Security forces in Iraq have opened fire on protesters in the country's capital, Baghdad, killing and wounding several people, according to witnesses and news reports.
Al Jazeera's Natasha Ghoneim, reporting from Baghdad, said the clashes occurred when protesters tried to topple barricades on Baghdad's Ahrar Bridge on Monday.
"A witness told us that the police responded with live ammunition, not tear gas and that at least five people may have been killed," she said.
"A medical source told us about 30 people have been injured and these injuries are gunshot wounds to the head and face. The injured include security forces as well as protesters."
A spokesperson for Iraq's Prime Minister Adel Abdul Mahdi disputed the claims, however, telling Al Jazeera that "no one has been killed [in Baghdad] this evening," said Ghoneim.
The Reuters news agency also said at least five people were killed in the clashes near the Ahrar Bridge. Video footage showed security forces shooting one protester dead with live ammunition, it said, while a Reuters cameraman said he saw at least four other people killed.
However, security and medical sources told the agency that one person died and 22 were wounded. The sources said rubber bullets and tear gas, not live ammunition, were used.
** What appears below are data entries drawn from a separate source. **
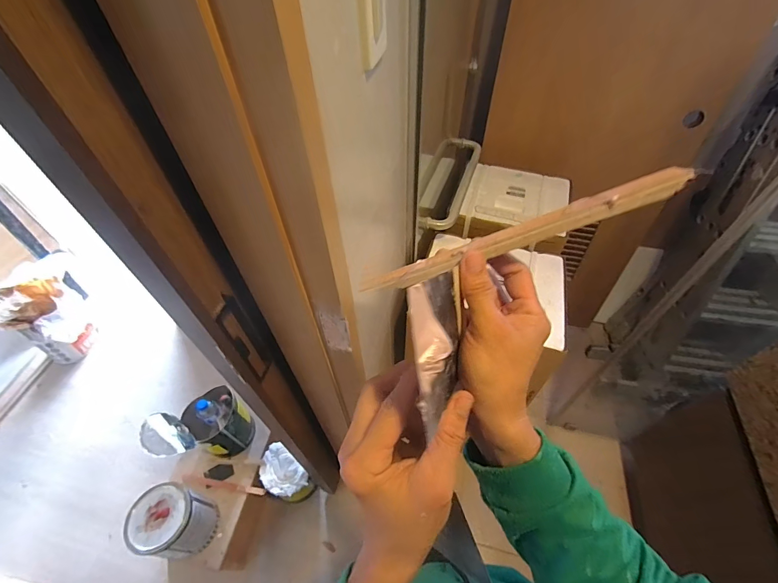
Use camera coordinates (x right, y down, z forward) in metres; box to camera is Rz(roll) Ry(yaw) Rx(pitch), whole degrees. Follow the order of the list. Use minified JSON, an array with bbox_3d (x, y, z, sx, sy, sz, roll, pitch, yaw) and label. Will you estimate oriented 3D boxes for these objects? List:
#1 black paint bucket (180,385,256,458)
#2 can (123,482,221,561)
[{"bbox_3d":[-0.553,0.431,1.176,0.167,0.238,0.162,-1,51,1],"label":"black paint bucket"},{"bbox_3d":[-0.613,0.663,1.025,0.156,0.218,0.159,10,52,10],"label":"can"}]

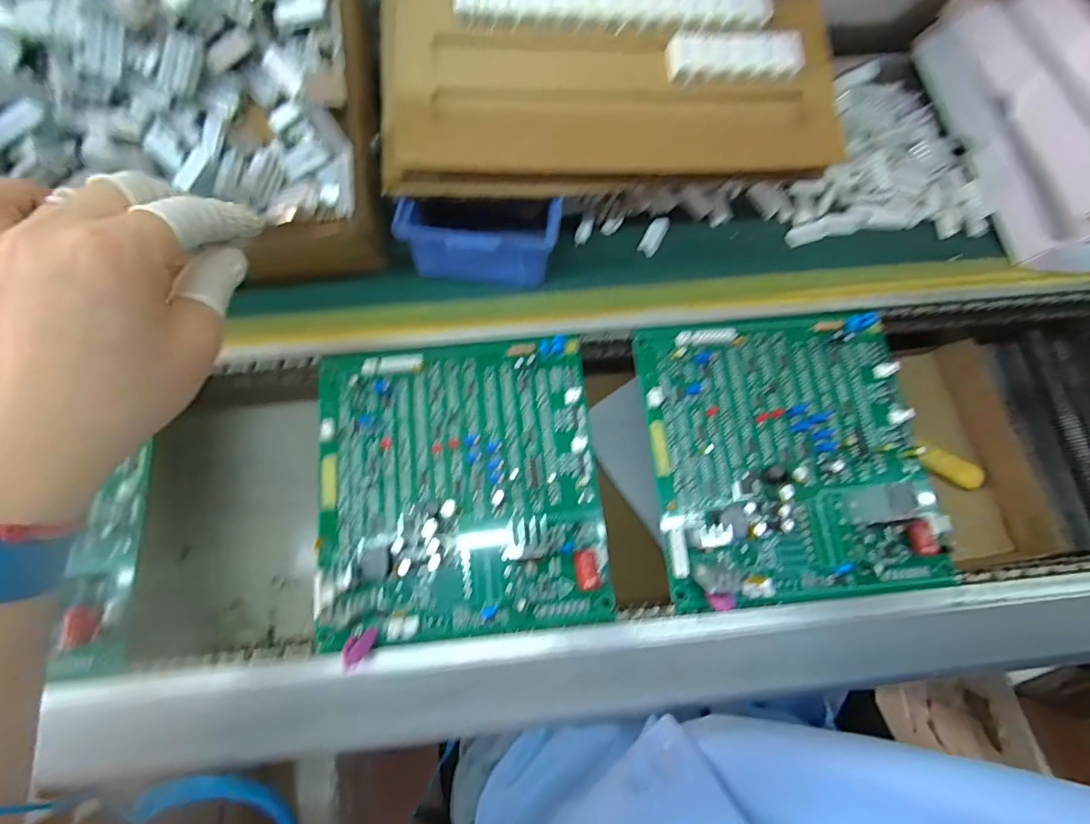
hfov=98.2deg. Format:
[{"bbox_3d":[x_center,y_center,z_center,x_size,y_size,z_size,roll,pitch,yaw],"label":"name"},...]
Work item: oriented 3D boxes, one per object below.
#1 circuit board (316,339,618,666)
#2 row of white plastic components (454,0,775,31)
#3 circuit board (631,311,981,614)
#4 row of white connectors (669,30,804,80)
[{"bbox_3d":[-0.054,0.044,0.300,0.177,0.017,0.182,-6,76,-2],"label":"circuit board"},{"bbox_3d":[0.047,-0.269,0.306,0.202,0.017,0.038,-5,75,-3],"label":"row of white plastic components"},{"bbox_3d":[0.166,0.022,0.304,0.190,0.031,0.181,-6,76,-2],"label":"circuit board"},{"bbox_3d":[0.123,-0.233,0.306,0.085,0.009,0.037,3,75,0],"label":"row of white connectors"}]

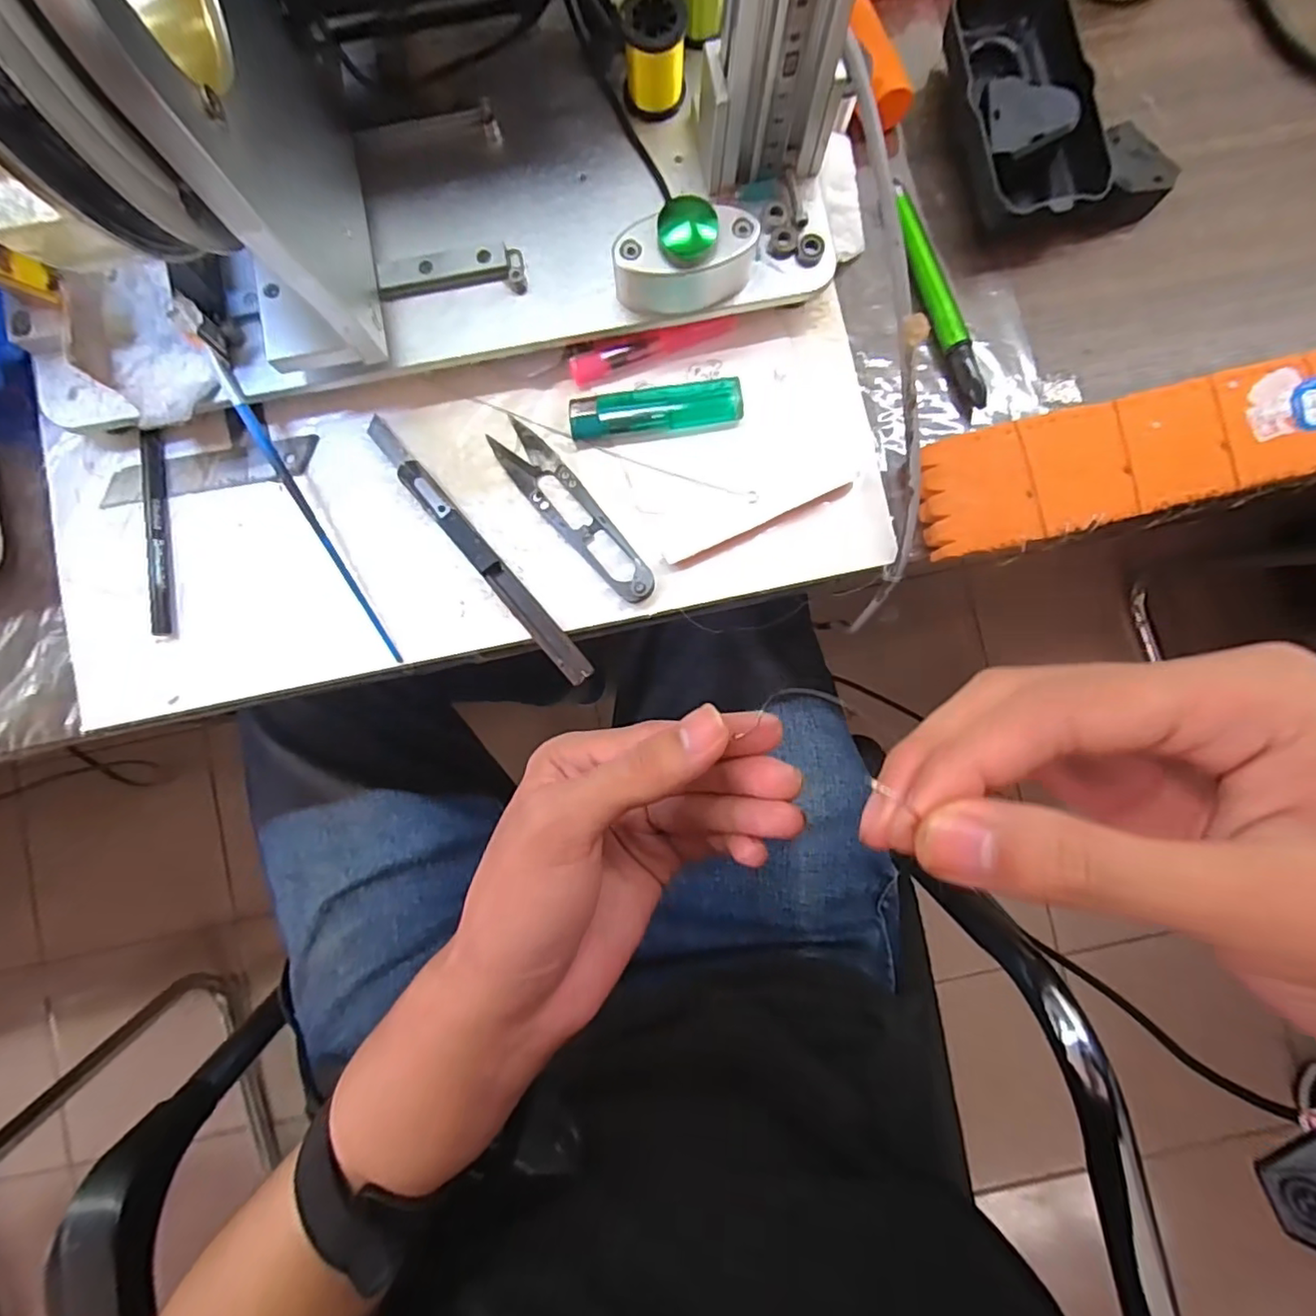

The Associated Press also reported clashes in Baghdad, saying dozens of protesters were seen running through the streets, some of them carrying wounded people, as gunshots echoed in the background.
Protesters could be seen throwing rocks at security forces, who deployed an armored vehicle with a water cannon, the agency said, adding that it was not immediately clear how many protesters were wounded.
AFP, meanwhile, reported that live rounds were fired at protesters amassing near the headquarters of state-run Iraqi TV in the capital.
Monday's deaths were in addition to three protesters who were killed late on Sunday when security forces opened fire on a crowd trying to storm the Iranian consulate in the Shia Muslim holy city of Karbala, security and medical sources said.
Security forces in Baghdad had refrained from using live fire in recent days. Nearly 150 people were killed between October 1-7, with 70 percent of deaths resulting from bullets to the head or chest, a government committee report has found.
Scores more have been killed since protests resumed on October 24. Tens of thousands of Iraqis have protested in central Baghdad and across majority-Shia southern Iraq in recent days.
The demonstrations are rooted in long-standing grievances over poor governance, official corruption and lack of economic opportunity, but have since expanded into demands for sweeping changes and an overhaul of the country's political system, which was established after the US-led invasion in 2003.
Demonstrators have directed their ire at a class of elite leaders whom they accuse of pillaging the oil-rich country's wealth while the population grows poorer. Protesters have also directed their rage at neighboring Iran and the powerful Iraqi Shia militias tied to it.
Abdul Mahdi, in a statement late on Sunday, called on protesters to halt sit-ins and help restore a sense of normalcy across the country.
"Threatening the oil interests and blocking roads leading to Iraq's ports is causing big losses exceeding billions of dollars," he said, warning that unrest would push up the price of goods.
His statement made no mention of resignation - Iraqi President Barham Salih said on Thursday that Abdul Mahdi was willing to step down once political leaders agreed on a replacement.
The president had also called for new election law and said he would approve early elections once it was enacted. In a meeting with the heads of trade unions on Sunday, Salih said the new election law would be submitted to parliament this week.
However, even if the new electoral law is quickly approved, the process of holding elections and forming a new government could take several months.